Slicing and Dicing with Relationships
Excel 2013’s data model and relationships work beautifully with filtering features such as slicers (a feature introduced in Excel 2010) and timelines (a feature added in Excel 2013). I’ll go through how to use each mechanism in this section.
Adding Slicers to the Pivot Report
Now that you have tied all the tables together, you can create a pivot table from two tables and “slice” it on the third table. For example, let’s find out the quantity breakdown by gender and profession for only the Jelly category of products.
To do this, you need to filter the pivot table by category = Jelly. This can be accomplished by the Report Filters function of the old Excel or the more exciting slicers feature of the new Excel (slicers are supported in Excel 2010 and newer).
To create a slicer on the product category, locate the products table in the PivotTable Fields area, right-click the Category field, and choose Add as Slicer (refer to Figure 21-15).
Figure 21-15. Adding a slicer on product category field using PivotTable Fields screen
Once you have a slicer, just click Jelly to show the pivot report for only the Jelly category. Figure 21-16 shows the results of this.
Figure 21-16. Quantity breakdown by gender and profession for the Jelly category of products
Note For more information about how to create, use, and customize slicers, refer to http://chandoo.org/wp/2015/06/24/introduction-to-slicers/.
One More Report, Using Timelines
Figure 21-17 shows another example report employing timelines.

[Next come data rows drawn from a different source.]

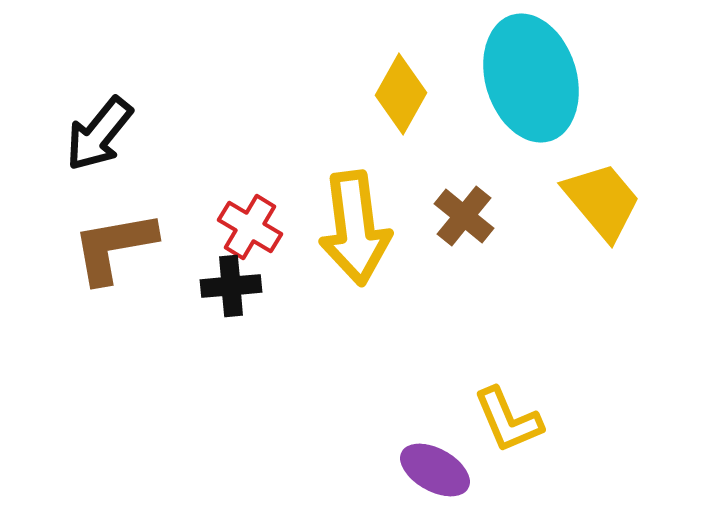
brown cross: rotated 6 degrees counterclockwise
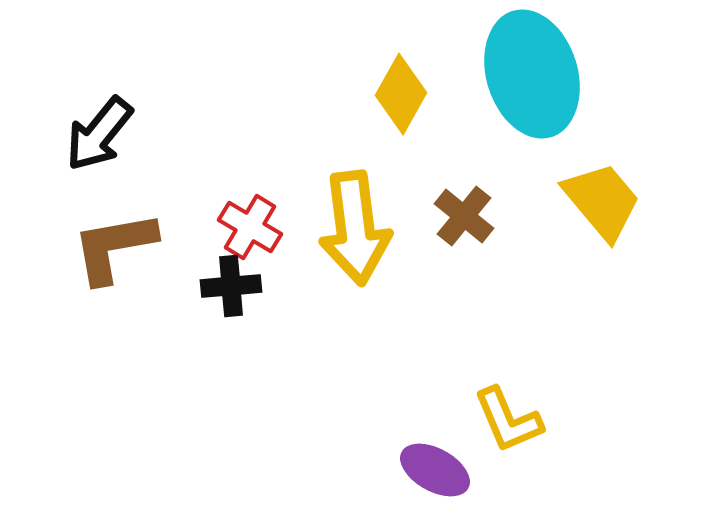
cyan ellipse: moved 1 px right, 4 px up
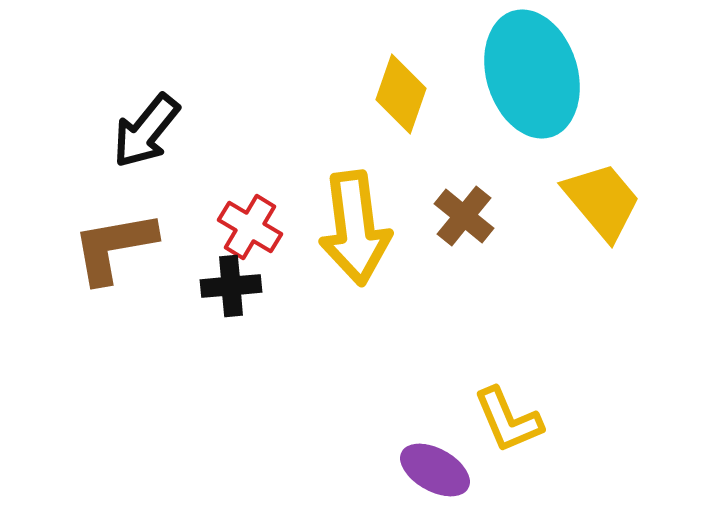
yellow diamond: rotated 10 degrees counterclockwise
black arrow: moved 47 px right, 3 px up
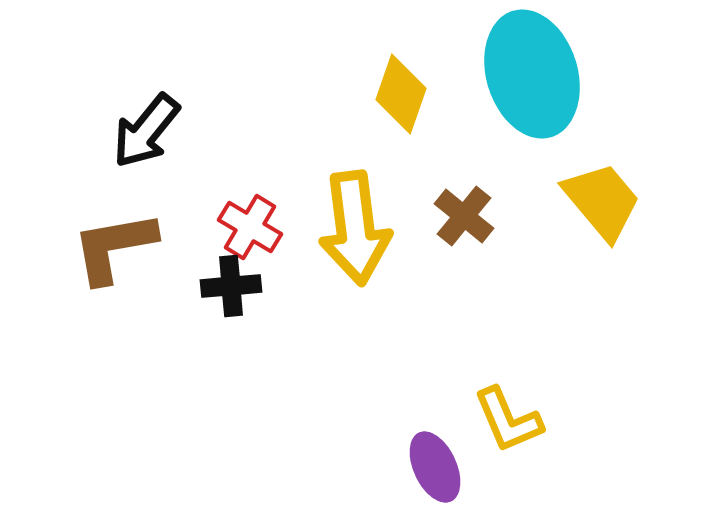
purple ellipse: moved 3 px up; rotated 36 degrees clockwise
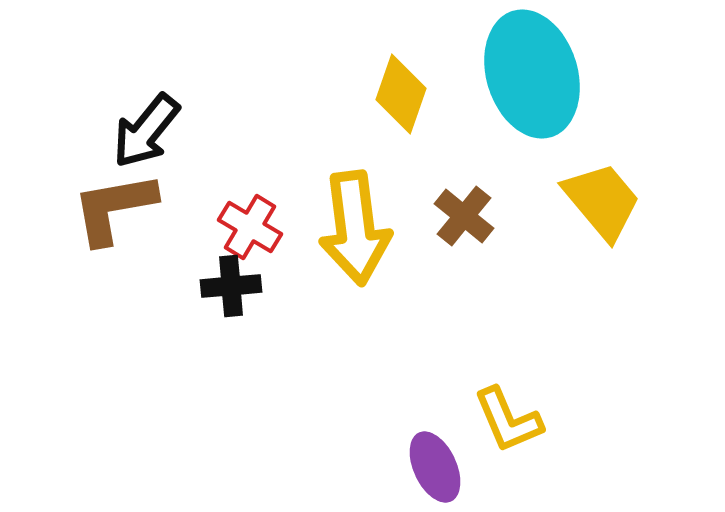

In it you can provide a quantity breakdown by gender, region, and product category for December 4 to 12, 2014.
Figure 21-17. Timelines and pivot reports with multiple tables
To insert a timeline, right-click the Time field in the sales table and choose Add as Timeline.
The relationships feature works seamlessly with multiple slicers, timelines, and pivot table report filters. Try them and see how easily you can answer even the most complex reporting questions. Please refer to Chapter 22 for an example dashboard constructed using multiple slicers.
As you might have guessed, relationships are at the heart of data models. They’re the connections that allow you to bring datasets together. Like all relationships, there are certain rules to follow.
Let’s understand them:
The Last Word
The relationship capability in Excel 2013 opens doors for many possibilities. There are many things you can do with a workbook-level data model. You can create really powerful reports and dashboards using relationships, slicers, pivot tables, and charts. In the next chapter, you will examine an interactive dashboard built using these features.
In the future versions of Excel, Microsoft is likely to build more powerful features into the data model and relationships area. We will just have to wait and see.